As a 4H leader and the one who seems to get chosen to do decorations every year (by kids, parents and the other 4H leader of the group) I try to do something with the theme every year. This year we raised money to buy bandanas (black and red, our club colors). I sewed them together alternating colors to make valances above our stalls. This will be the base for years to come. Anyways, I try to do something that incorporates the fair theme. This year it is Blue Jeans and Country Dreams. So I had people donate old blue jeans. I cut the pockets off the jeans and put the animals names on them with puffy paint. These will be hung in front of our curtains with twine and wooden clothes pins. Also having the clothes pins will allow the kids to hang their ribbons high enough that the goats won't eat them, because we all know how goats love the taste of ribbons. LOL!


----------



## kccountryfarm (Apr 2, 2014)

Here's another idea. I made these last year.
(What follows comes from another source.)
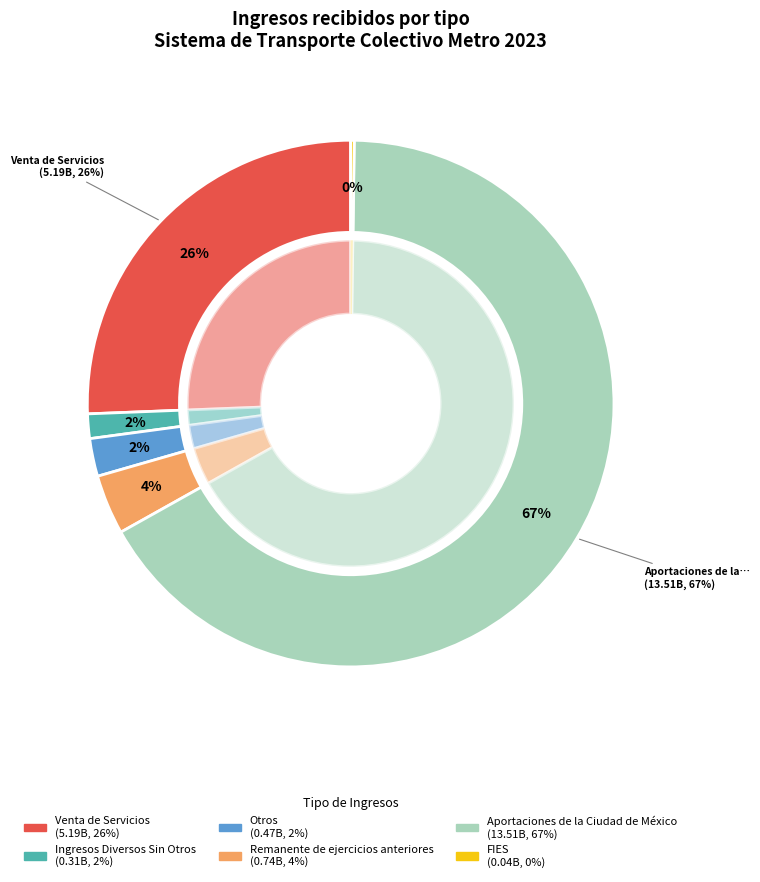

Between Ingresos Diversos Sin Otros and FIES, which is larger?

Ingresos Diversos Sin Otros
I made smaller ones for the small animals and larger ones for the kids and their horses.


----------



## codypaints (Jul 15, 2014)

I am the "goat leader", which means my kids are the only ones in our club who show goats (not that we know that much about goats, its only our 2nd year of goats OR 4H) and we are required to decorate a 3' x 4' board with promotional materials. I did find a printout from Iowa State with goat meat cuts but wanting to do more. Ideas? There is a little slot in the board for handouts (tri-fold paper) but I would like to decorate it in some fashion, as this is part of the herdsman competition between clubs. Suggestions?


----------